Downloads prop up faltering music sales
Digital music sales continue to rise, with iTunes now the leading source of music in the US.
According to the International Federation of the Phonographic Industry's Recording Industry in Numbers 2010 report,
while total worldwide music sales fell 7.2 percent last year, digital sales rose 9.2 percent to make up a quarter of all music sales.
North American sales showed the slowest growth, at just 1.1 percent.
"Global music sales in 2009 fell by seven percent. This is disappointing, but amid the decline there are some very positive points. No fewer than thirteen countries saw music sales grow in 2009, including important markets such as Australia, Brazil, South Korea, Sweden and the UK," said IFPI chairman and CEO John Kennedy.

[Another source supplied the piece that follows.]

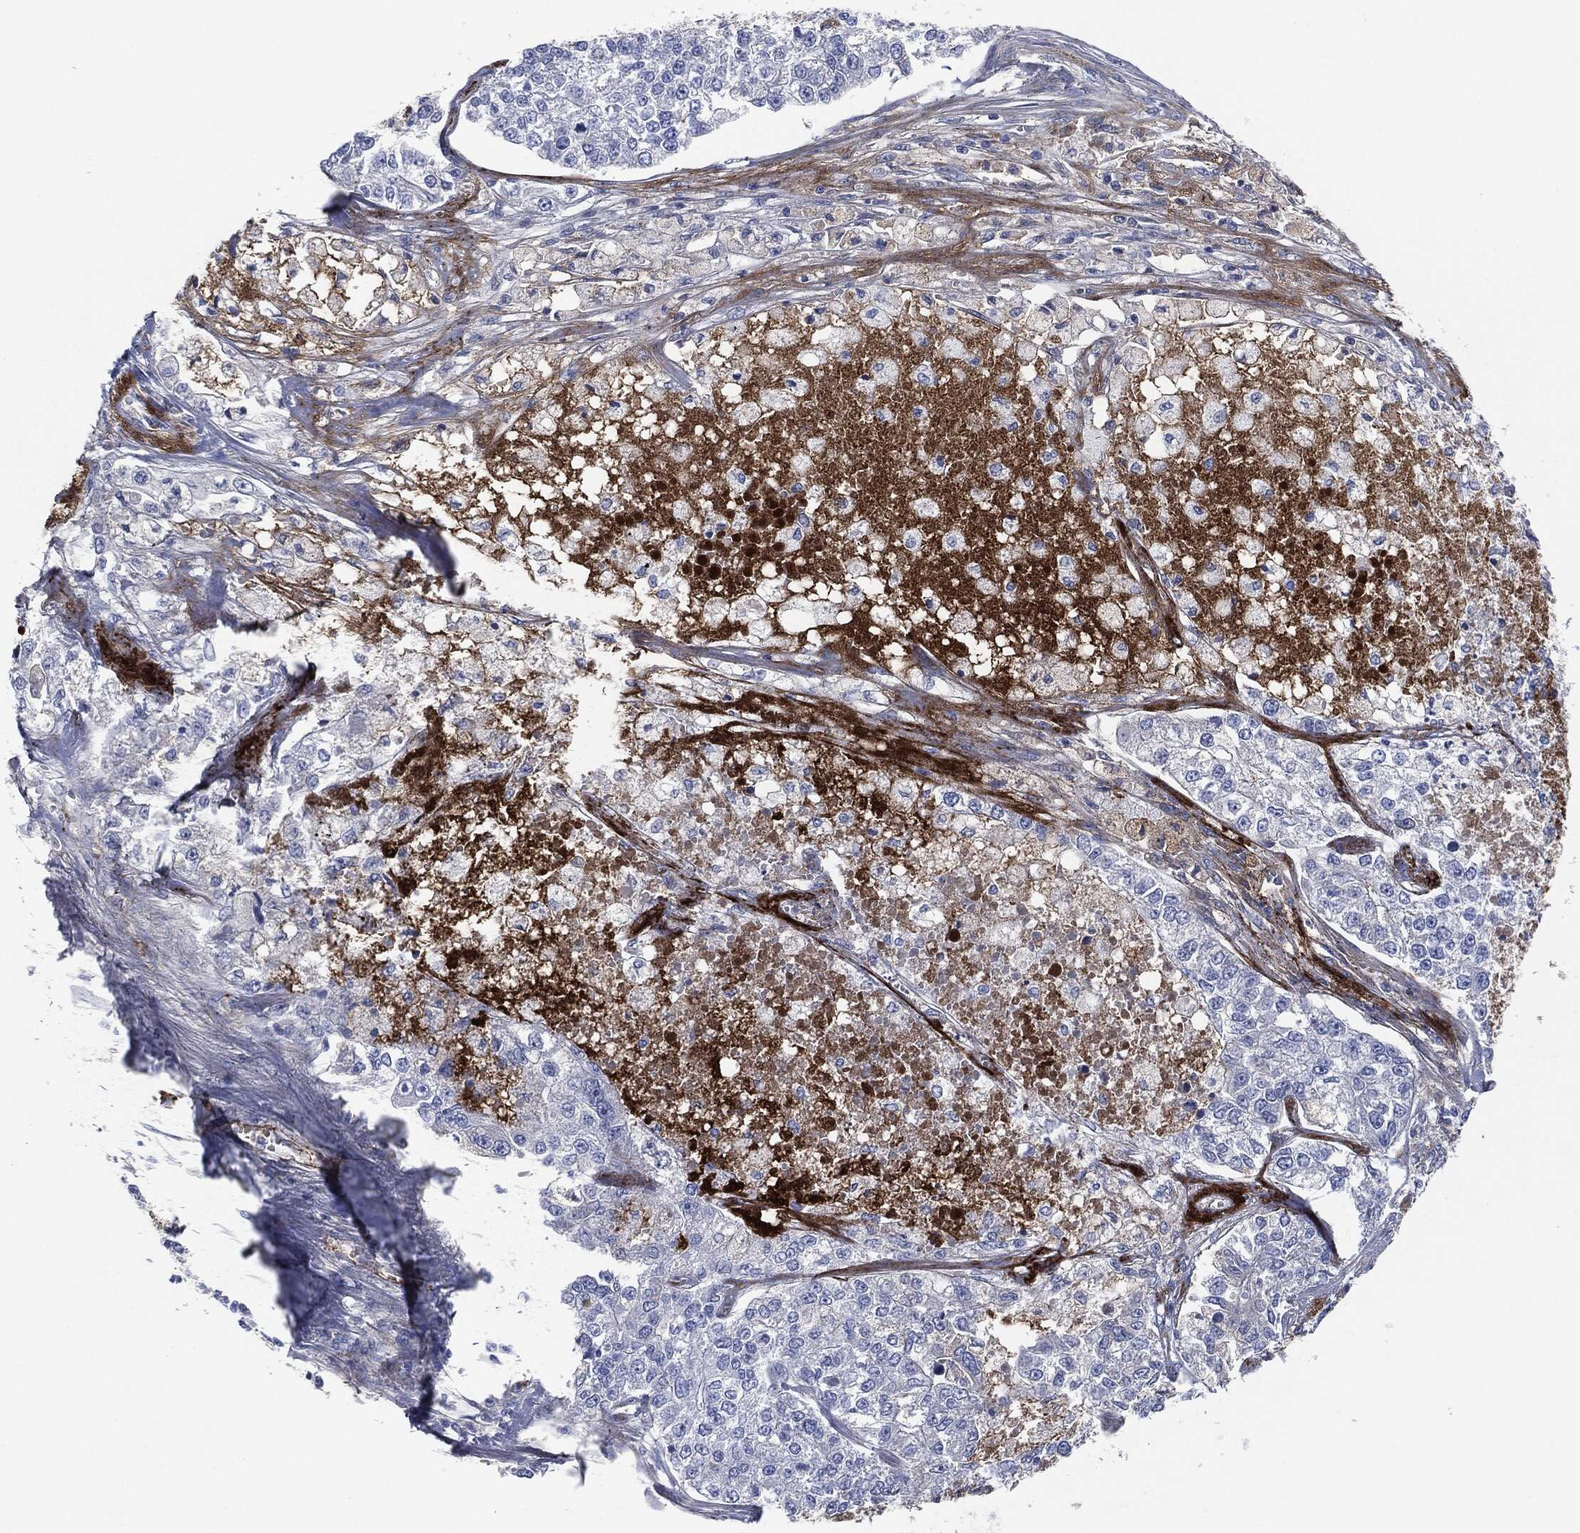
{"staining": {"intensity": "negative", "quantity": "none", "location": "none"}, "tissue": "lung cancer", "cell_type": "Tumor cells", "image_type": "cancer", "snomed": [{"axis": "morphology", "description": "Adenocarcinoma, NOS"}, {"axis": "topography", "description": "Lung"}], "caption": "The photomicrograph exhibits no significant staining in tumor cells of lung cancer (adenocarcinoma).", "gene": "APOB", "patient": {"sex": "male", "age": 49}}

"Digital sales in some of those markets rose at very encouraging rates, reflecting the new opportunities of online and mobile channels."
These guys know who they blame for the poor figures. According to the IFPI, Spain and Canada, two countries with particularly weak legal defences against piracy, show the sharpest falls, at -14.3 percent and -7.4 percent respectively.
Peer to peer piracy remains the most prevalent channel for illegal music distribution of unauthorised content, accounting for more than 20 percent of internet traffic globally, says the IFPI.
"There is a huge battle ahead, but also signs that the tide of opinion among governments is shifting as piracy's impact on the economy and jobs becomes clear," says Kennedy.
"There is no doubt in my mind that growth is within reach for the music business - it depends, to a large extent, on how quickly governments can act to deal with piracy and, in doing so, tackle a market distortion that overshadows not just music but all the creative industries."
The report also includes a list of the best-selling albums for 2009. You probably don't want to know this, but Susan Boyle had the best selling album of 2009 globally with I Dreamed a Dream, which sold 8.3 million units.